-- Request --
Reproduce exactly the lines from the line containing "clothes with export" through the last line of the listing, and no others.

-- Data in this exercise --
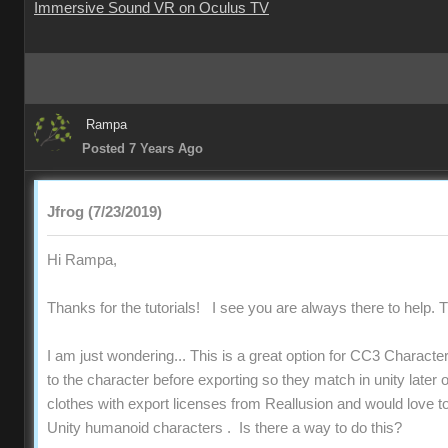
Immersive Sound VR on Oculus TV
Rampa
Posted 7 Years Ago
Jfrog (7/23/2019)
Hi Rampa,
Thanks for the tutorials! I see you are always there to help. T
I am just wondering... This is a great option for CC3 Character
to the character before exporting so they match in unity later 
clothes with export licenses from Reallusion and would love 
Unity humanoid characters . Is there a way to do this?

-- Answer area --
clothes with export licenses from Reallusion and would love 
Unity humanoid characters . Is there a way to do this?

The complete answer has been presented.